Wired: Obviously your first couple of novels relate very strongly to his work. What did you discover about him in writing them?

Lethem: The first couple of books are really strongly influenced, but they’re not nearly as influenced as the one that precedes them—the one I wrote when I was 18 and that will never be published. I was absolutely shameless in imitating him. It was how I learned—I mean musicians learn by playing songs that other people write, and it was sort of morbid and sentimental but I thought, Okay I’ll write the books he didn’t live to write. I’ll keep it going for him.

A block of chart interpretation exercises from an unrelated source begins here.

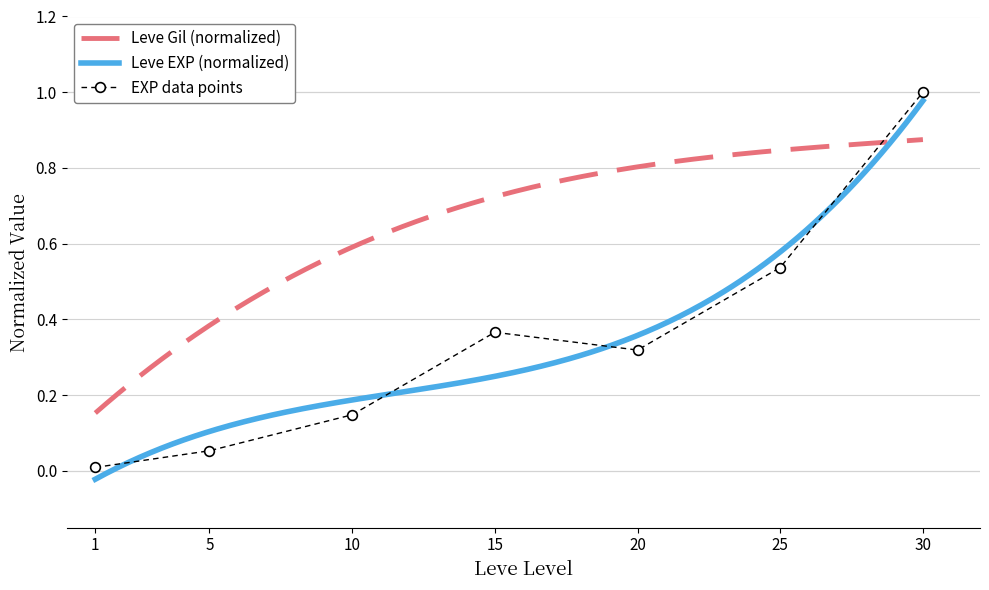

Reading left to right, list all the values displayed in this chart.

1=0.0	5=0.1	10=0.1	15=0.4	20=0.3	25=0.5	30=1.0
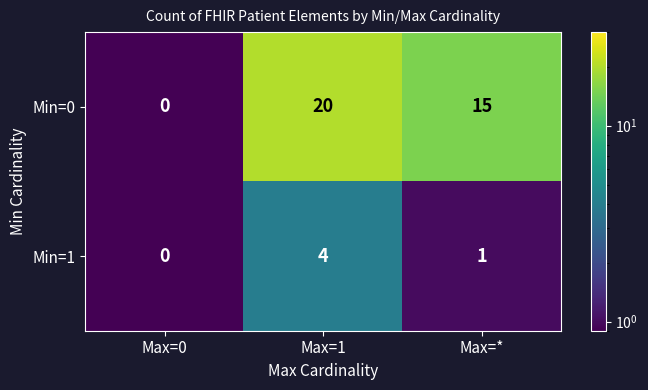

What is the difference between the Min=1 values at Max=1 and Max=*?

3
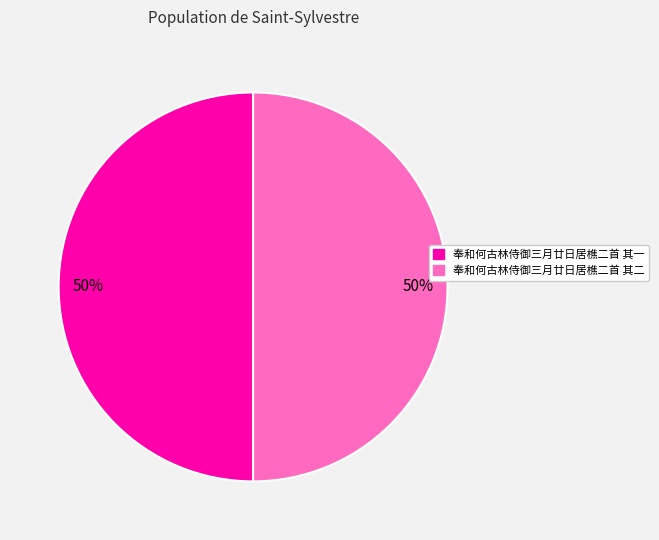

Is it true that 奉和何古林侍御三月廿日居樵二首 其一 is 50% of the pie?

True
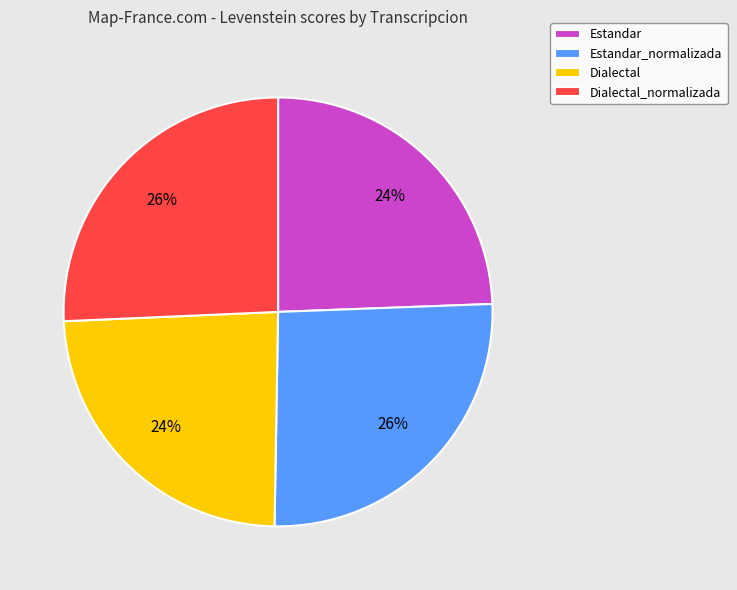

Is there a majority slice in this chart?

No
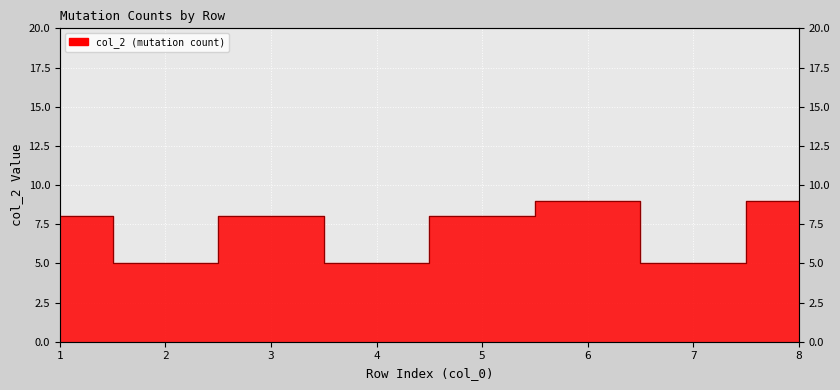

What value does the data have at 6?

9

And of course you get captivated by your own things that almost involuntarily come to the surface. By the time of Gun, with Occasional Music, I was realizing that there were ways I wanted to write that weren’t totally encompassed by admiration for Dick, that in fact I was thinking about Raymond Chandler and Ross MacDonald and Alice in Wonderland, among other things. But he’s still the formative underlying influence on every book. I can see that Amnesia Moon resembles a Dick novel more than The Fortress of Solitude, but for me the evidence is everywhere that he’s still my master.

Wired: You've certainly done okay as a novelist. Do you think that if he were starting out when you did, he would have had an easier time of it?

Lethem: It’s really such a strange speculation. He’d have had a different time of it. He’s so deeply a product of the particular pressures of conformity and madness of that immediate postwar American reality—as much as Lenny Bruce or the Beats. He’s so deeply of his time and place that it’s hard to think of what kind of mind he would have been without World War II and nuclear fear and McCarthyism and the glimmerings of the counterculture.

It’s easy to overlook that because he seems so contemporary, he has so much to say about the culture of late capitalism, he was such a prognosticator and seems so fluidly of our time. But if you immerse yourself in his work, you realize he’s of his time. So it becomes a very abstract speculation. But one thing it’s easy to say is that if he’d been some version of himself who was inclined to make the kind of implicit criticisms of late capitalism that he did make, he’d be George Saunders or Don DeLillo. His satirical mode is something that has been subsequently legitimated, let’s say that.

But I don’t think it’s an accident that he was so marginal. I think he needed to be. I think there was something about him that was deeply fugitive. I think he might have found a way to work in opposition to whatever status quo he located. And it may seem cruel to say this, but I think his canonization may have only been possible after the man himself and his instinct for disrepute was off fhe playing field. If he’d been around, continuing to write and contining to give interviews, he would have made sure that anyone trying to espouse his work, including me going around saying he’s one of the greatest writers of the 20th century, would feel uncomfortable doing so. That we’d misunderstood or betrayed him in some way. It’s very hard to believe in a Dick who’s been domesticated to a life of literary prestige the way we are presently domesticating him.